John Smith Memorial Breakfast

Sorry, but you're all going to have to be patient regarding the second episode of my Rover Mini Cooper reminiscences. A pressing topic has struck me and it can't wait as will become evident. Oh and to you perverts readers who came here looking for pictures of Sarah Beeny and Kirstie Allsopp just scroll down to get your fancy tickled.

The reason for the urgency of this post is that today is John Smith Memorial day [see footnote]. Now before you say, "Oh no, not another bloody obituary", I must interject to make a few points. First of all this isn't really an obit, although it does commemorate a great man. Second there is a real obituary in the works for someone else but I haven't had an opportunity to lash it together yet as I've been too obsessed with other matters such as my site traffic and Sarah Beeny.

Here's the story. Eleven years ago today I'd decided that a bonding session would be good for the lab and that we should all go to breakfast. So it was on May 12th 1994 that I traipsed off with half a dozen other miscreants from the Dept. of Immunology at St. Bartholomew's Hospital Medical School to the Fox & Anchor pub in Smithfield for a bolus of cholesterol. Now the F&A really do make the best breakfast in London. The pub services the porters at the Smithfield meat market and was, at the time, open to serve alcohol at 7.00am in the morning. Now I understand that licensing laws have been reformed but a decade ago it was a big deal to legally buy beer for breakfast. I don't know whether the pub had access to especially fresh cuts of meat but the gargantuan plates of bacon, sausage and black pudding they served up were absolutely delicious (not to mention the eggs, mushrooms, baked beans and fried bread). Magic! Apparently they do a special seasonal beer known as "Old Growler" although I always missed the opportunity. Anyway on that fateful day we all rolled back to the lab in a pleasant cholesterol-induced torpor. I remember thinking that my arteries were hardening by the minute and I had no interest in eating more food that day. Truly heavy fuel.


John Smith
We'd not been back at work for more than half an hour when some shocking news was announced on the radio. John Smith, the leader of the Labour opposition party (remember these were the days when John Major and the Tories ruled England's Green and Pleasant Land) had died suddenly of a heart attack, wait for it, in St. Bartholomew's Hospital!. What irony!! While we were working on inducing congestive heart failure, John Smith was actually dying of the same in our place of work. Poor man. He was, by all accounts an extremely pleasant person and of the highest integrity. I never read a bad word about him. Tony Blair, who could have learned a thing or two about ingenuousness from John Smith, then seized the reins of power and the rest is history.

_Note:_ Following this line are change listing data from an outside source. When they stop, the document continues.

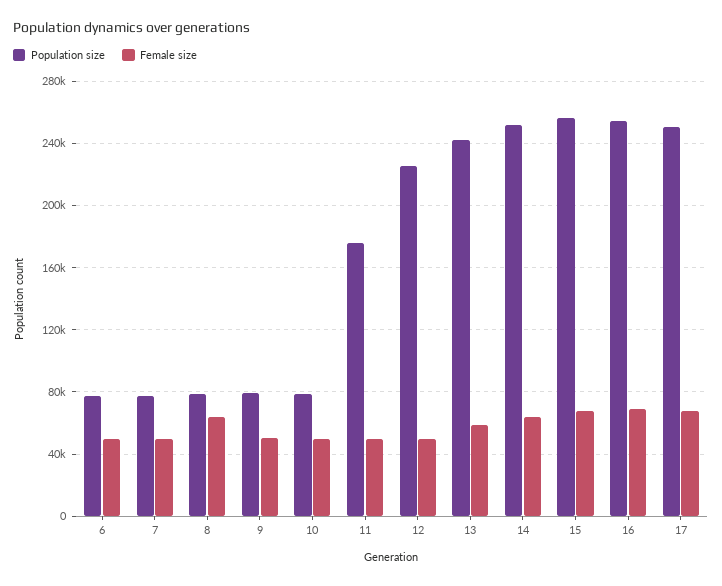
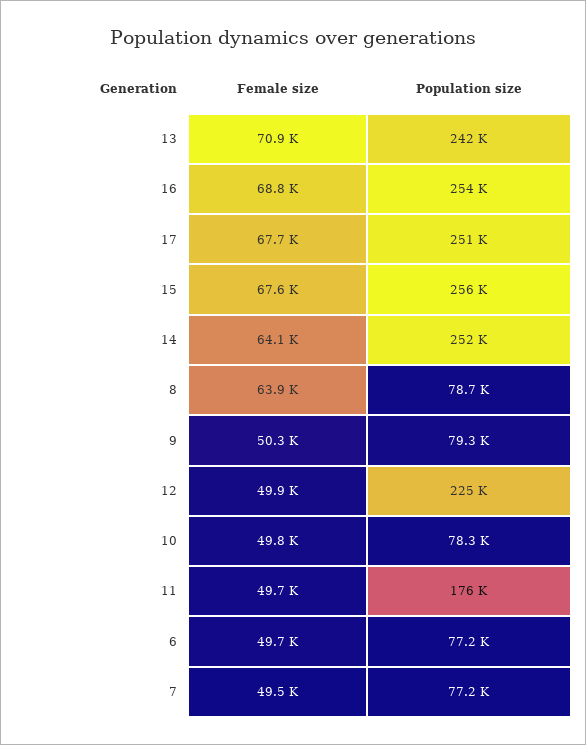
  {
    "Population size": {
      "6": 77200,
      "7": 77200,
      "8": 78700,
      "9": 79300,
      "10": 78300,
      "11": 176000,
      "12": 225000,
      "13": 242000,
      "14": 252000,
      "15": 256000,
      "16": 254000,
      "17": 251000
    },
    "Female size": {
      "6": 49700,
      "7": 49500,
      "8": 63900,
      "9": 50300,
      "10": 49800,
      "11": 49700,
      "12": 49900,
-     "13": 60000,
+     "13": 70900,
      "14": 64100,
      "15": 67600,
      "16": 68800,
      "17": 67700
    }
  }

And thereby a tradition started. Every year therafter on May 12th the lab held the John Smith Memorial Breakfast at the Fox & Anchor. Partly in jest and partly in honour of the man. It was a popular event with all manner of people from outside the Dept. inviting themselves along. Now, having not attended a JS memorial Breakfast for four years it occurs to me that we have nothing quite like it here in Seattle. Never mind; John Smith we will remember you although perhaps for the wrong reasons!


P.S. Oh, and before some smart Alec points out that today is May 13, I did actually write the post on the 12th.